The Benefits of a Virtual Mentor

There’s no rule that says a mentor needs to live in the same city as you, or that you must meet face-to-face. The purpose of a mentor is to give you valuable advice that will help you further your career, and to provide you someone to bounce ideas off of. That can easily be done through email, phone calls, social media, and Skype.

Not being tethered to a mentor in geographic proximity means you’ve got a wider net to cast, and more industry players to choose from. You also have the flexibility of being able to schedule calls and virtual meetings more easily, without the impediments of traffic and location.

Going virtual also means you don’t necessarily need a formal mentor-mentee relationship, according to Heather Whaling, President at Geben Communication. In a Fast Company article, she says that Twitter and other social sites provide ample fodder for a rich relationship, even if it’s not official:

“It’s so easy now to strike up a conversation and, over time, build a meaningful relationship 140 characters at a time,” says Whaling, “Eventually, you may want to move that relationship beyond just Twitter if possible, but I don’t think that’s a requirement. You can learn a lot by identifying people who seem to share your worldview and just following their speaking, writing, and activities online.”

Start Browsing

Hugh Taylor, author of The Life Reset, says there are two types of mentors: “A skills mentor is someone — typically a manager or more seasoned colleague — who enables you to learn how to get better at what you do. A career mentor helps you figure out what you want to do with your life and how to achieve your goals.”

Determine first which type you need right now in your professional life. Then spend some time each day on LinkedIn and Twitter and target a handful of leaders in your industry. Look at employees of companies you’d love to work for, or people who have years of experience in your field. Follow them. Link to them.

Not sure where to find these people? Join industry groups on LinkedIn. Follow industry hashtags or search keywords on Twitter. See who follows the people you already follow.

Then start interacting. Share their updates. Respond to what they post. Find their blogs if they have them, and comment there. Find as many opportunities to connect and have conversations with these professionals as possible.

Be Respectful of Their Time

Brian Wetzel, COO of Skubes, knew from past experience that having a mentor had helped him in his professional career. When he joined a startup, he reached out to someone he’d always respected from afar in the same industry. Although he’d never met this person, after reaching out, he got a response. Wetzel is careful never to ask too much of his virtual mentor:

“I never bombard them several times a month or week. I’ll usually save some questions if they arise and strike up a conversation about once every month to 6 weeks,” he says, “In the year since I first made contact, we’ve had about a half dozen email conversations, which have included advice and stories about their experiences in similar situations.”

Most entrepreneurs are proud of what they’ve accomplished and if you approach them as an admirer of their accomplishments and show respect for their time, Wetzel believes they’ll be open to mentoring.

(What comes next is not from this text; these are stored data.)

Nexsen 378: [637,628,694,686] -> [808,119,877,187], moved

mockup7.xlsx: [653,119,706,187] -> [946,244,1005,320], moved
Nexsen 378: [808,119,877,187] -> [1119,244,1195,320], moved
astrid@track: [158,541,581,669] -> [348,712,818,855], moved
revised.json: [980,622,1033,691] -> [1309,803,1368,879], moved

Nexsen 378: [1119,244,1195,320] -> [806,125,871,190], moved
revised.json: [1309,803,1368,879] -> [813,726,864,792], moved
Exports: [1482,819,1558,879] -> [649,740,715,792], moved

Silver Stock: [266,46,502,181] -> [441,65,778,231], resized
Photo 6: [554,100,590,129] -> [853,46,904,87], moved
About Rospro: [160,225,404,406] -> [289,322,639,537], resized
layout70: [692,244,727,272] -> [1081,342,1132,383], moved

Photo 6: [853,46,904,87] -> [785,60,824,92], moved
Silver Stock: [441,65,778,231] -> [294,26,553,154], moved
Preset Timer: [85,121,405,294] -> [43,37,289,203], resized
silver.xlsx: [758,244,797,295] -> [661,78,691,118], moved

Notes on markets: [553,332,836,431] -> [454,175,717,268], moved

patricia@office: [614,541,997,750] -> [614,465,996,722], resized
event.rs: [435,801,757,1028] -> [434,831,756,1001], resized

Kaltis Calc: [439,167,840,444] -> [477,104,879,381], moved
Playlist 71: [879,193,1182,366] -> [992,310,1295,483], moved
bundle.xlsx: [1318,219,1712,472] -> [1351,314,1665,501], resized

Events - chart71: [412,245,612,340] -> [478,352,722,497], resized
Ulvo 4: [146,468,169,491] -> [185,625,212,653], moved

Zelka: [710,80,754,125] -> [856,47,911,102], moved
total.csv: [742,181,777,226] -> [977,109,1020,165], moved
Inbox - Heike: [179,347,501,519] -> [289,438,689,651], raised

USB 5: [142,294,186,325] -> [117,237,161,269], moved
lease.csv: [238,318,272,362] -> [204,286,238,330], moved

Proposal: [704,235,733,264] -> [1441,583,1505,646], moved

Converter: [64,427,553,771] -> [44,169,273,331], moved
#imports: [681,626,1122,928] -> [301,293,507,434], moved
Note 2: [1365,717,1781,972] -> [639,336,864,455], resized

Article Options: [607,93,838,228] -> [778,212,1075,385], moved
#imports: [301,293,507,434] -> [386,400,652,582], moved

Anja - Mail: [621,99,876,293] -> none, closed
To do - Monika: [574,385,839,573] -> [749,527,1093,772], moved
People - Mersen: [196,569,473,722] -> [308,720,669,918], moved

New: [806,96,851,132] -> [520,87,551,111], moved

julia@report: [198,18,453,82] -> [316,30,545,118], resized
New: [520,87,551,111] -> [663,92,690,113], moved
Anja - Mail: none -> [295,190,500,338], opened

“Even Steve Jobs was famous for calling or writing people who had sent him letters of admiration. However, the key to it is respecting their time. Unless you are invited to be closer to them, you need to keep it at a respectful distance. You should not be inviting yourself into their inner circles or asking for too much of their time, unless they initiate it first,” says Wetzel.

Give it Time

Finding a mentor isn’t an overnight process. Like with any relationship, it will take time to build up. But by the time you’ve found your mentor, you’ll already have a solid foundation on which to grow your professional relationship.

And don’t make this a one-way relationship. Even if you can’t provide the professional advice your mentor can, find other ways to help him benefit from your partnership. Connect him to others that might help him and find ways to make him glad he signed up to be your mentor.

When seeking to build a mentor-mentee relationship with a well-known industry exec, Joseph Terach, CEO of Resume Deli, knew he had to provide value himself:

“I also thought, long and hard, about what I could bring to the table. A mentor-mentee relationship is not a one-way street. The mentee has to give something back, be it services, client referrals, recommendations for potential hires, book recommendations or something else.”

Terach says he has referred several professionals to his mentor as potential interns.